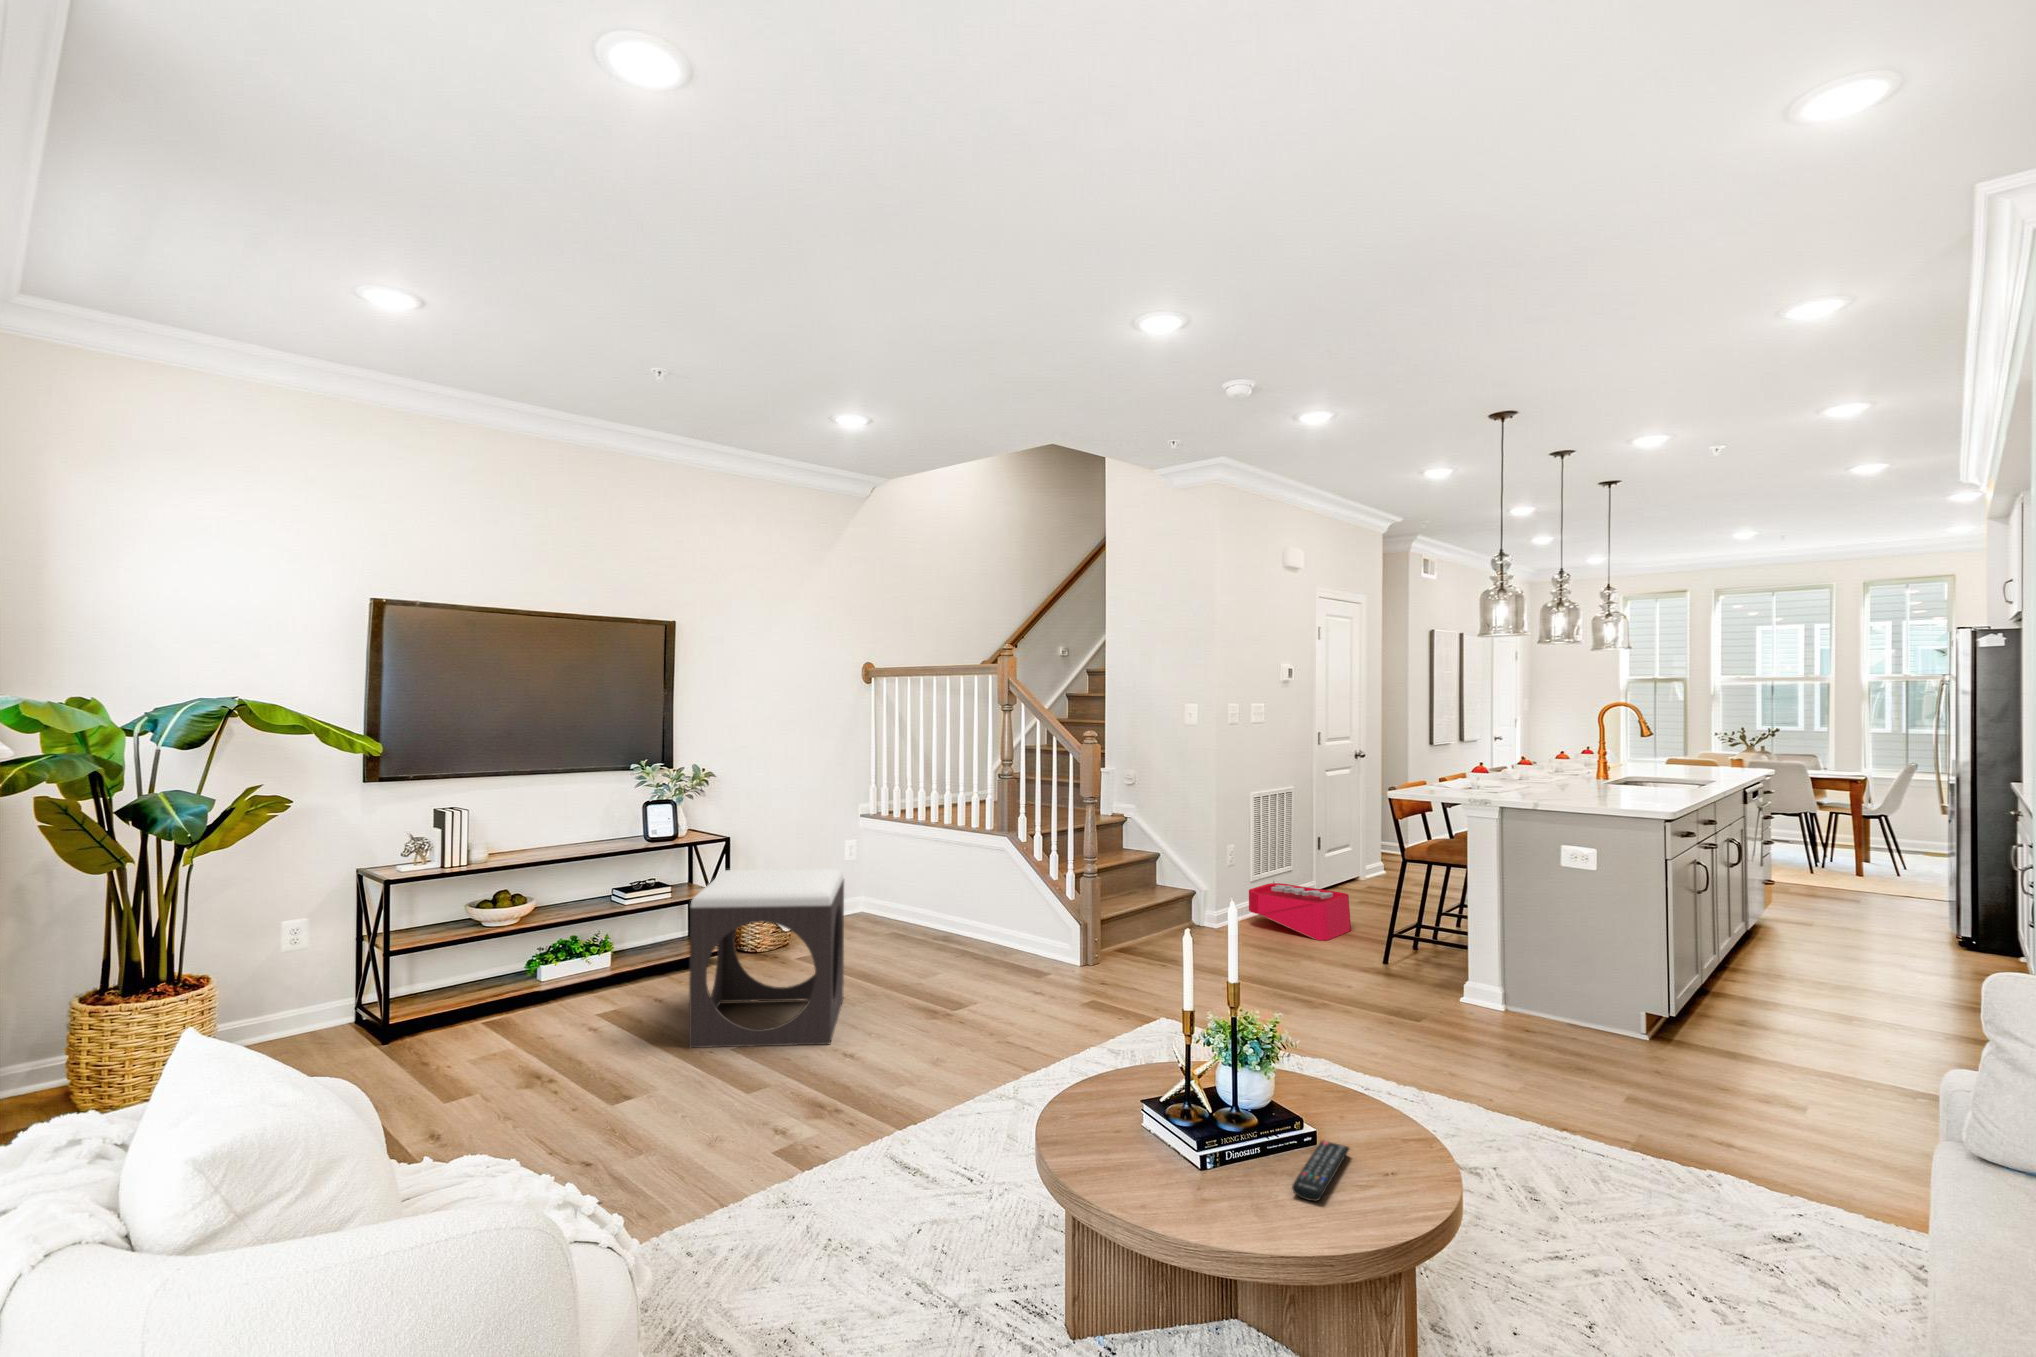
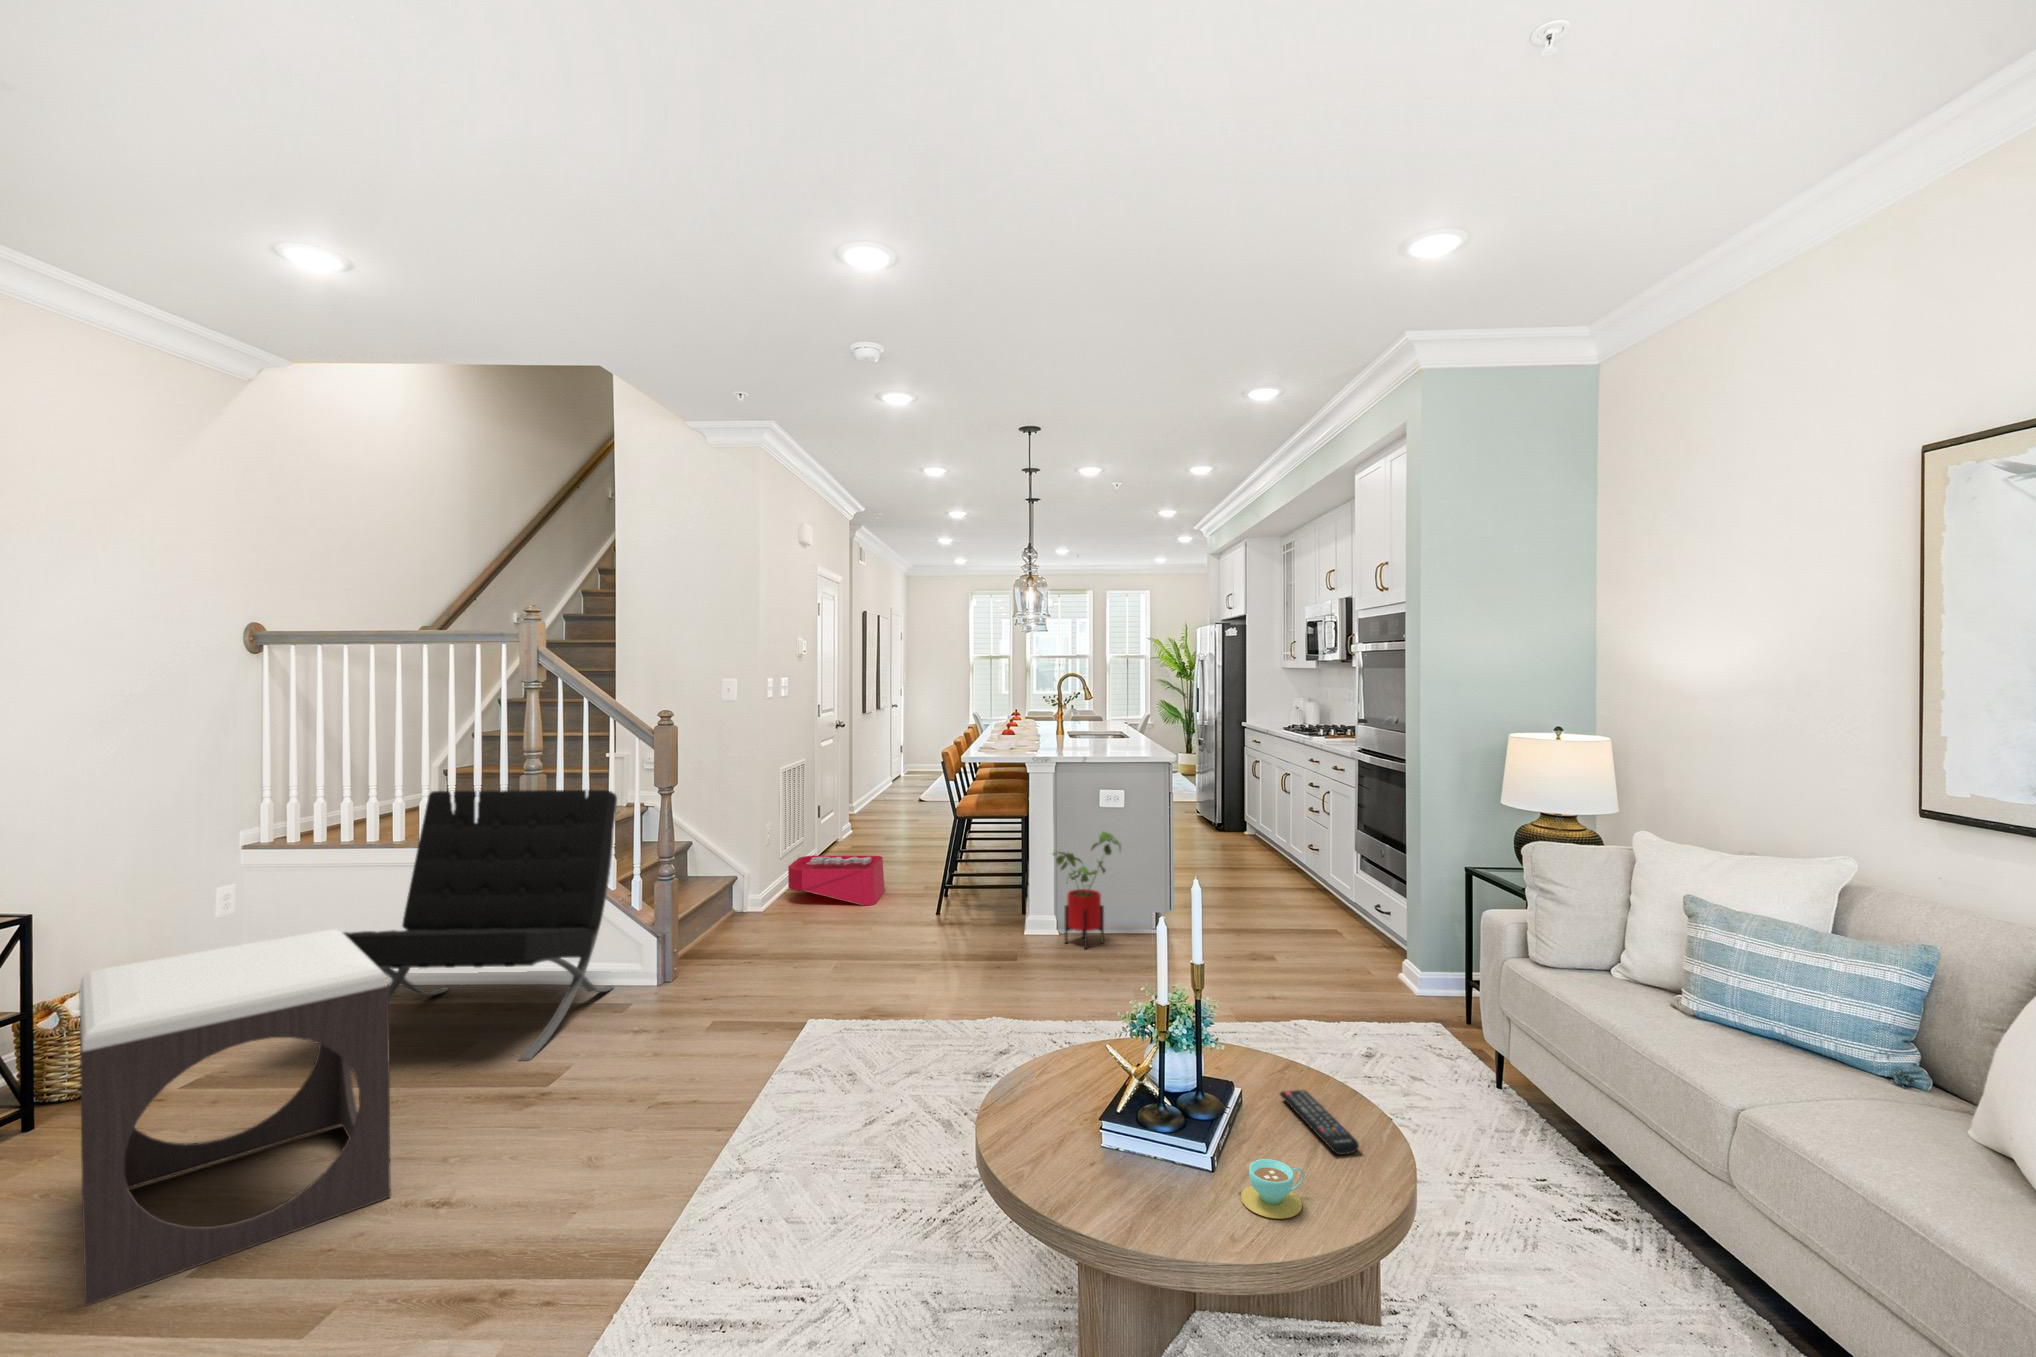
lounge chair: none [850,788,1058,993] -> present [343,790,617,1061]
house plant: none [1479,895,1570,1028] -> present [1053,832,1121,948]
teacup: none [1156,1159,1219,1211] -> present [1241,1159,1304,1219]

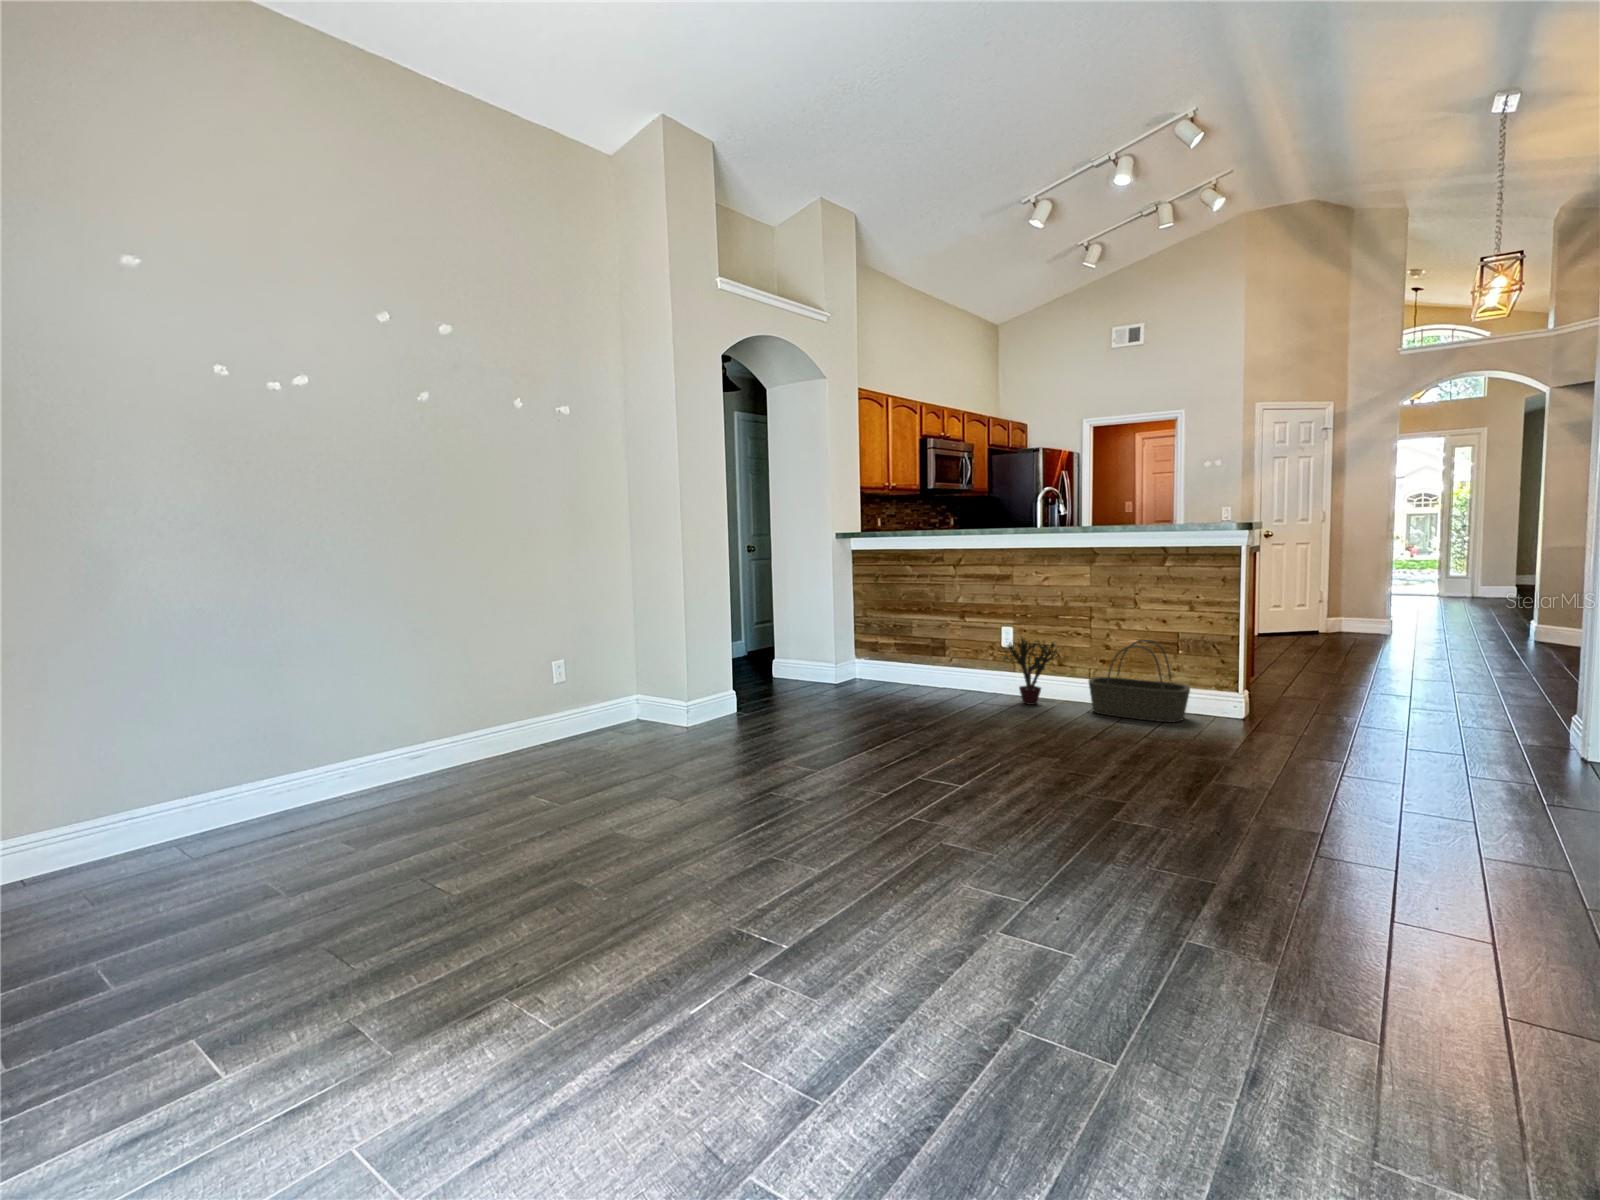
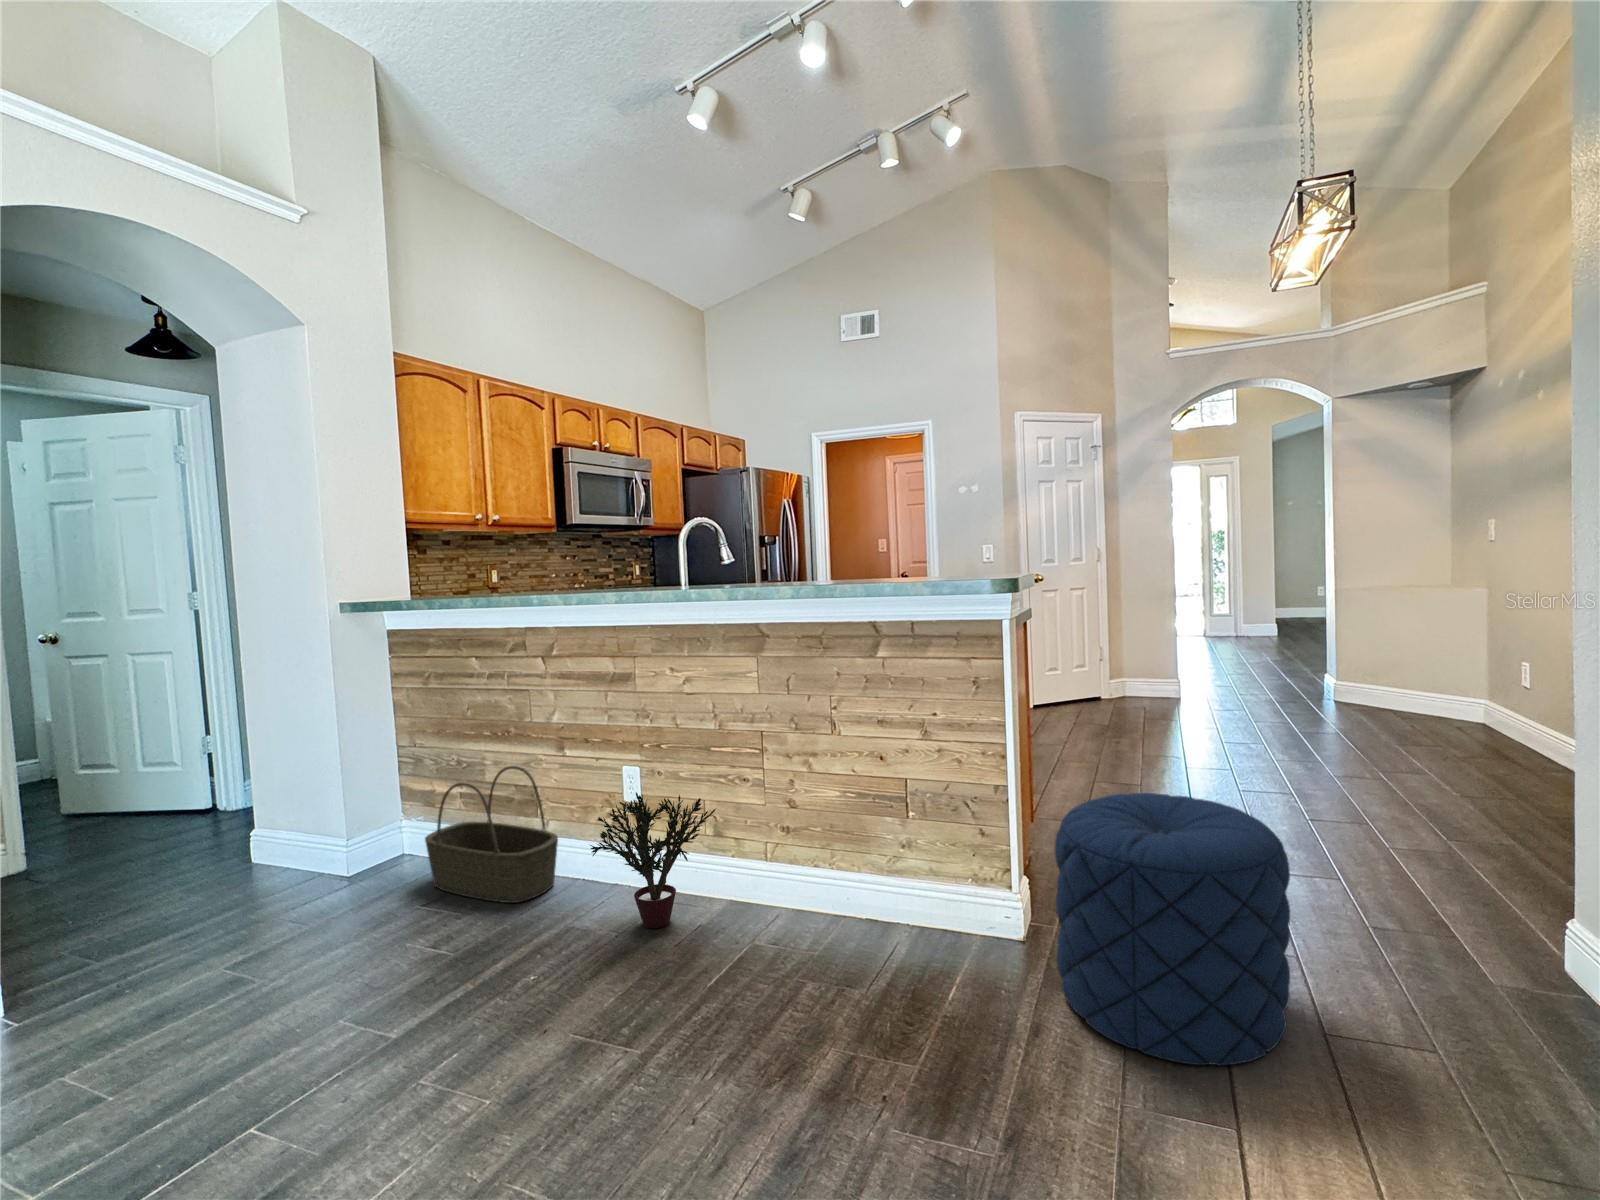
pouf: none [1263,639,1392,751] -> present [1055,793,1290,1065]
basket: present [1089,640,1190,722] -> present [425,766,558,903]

- - - -

## Problem statement
Reproduce the listing exactly, minus its pictures.

## Problem solution
lounge chair: none [850,788,1058,993] -> present [343,790,617,1061]
house plant: none [1479,895,1570,1028] -> present [1053,832,1121,948]
teacup: none [1156,1159,1219,1211] -> present [1241,1159,1304,1219]

pouf: none [1263,639,1392,751] -> present [1055,793,1290,1065]
basket: present [1089,640,1190,722] -> present [425,766,558,903]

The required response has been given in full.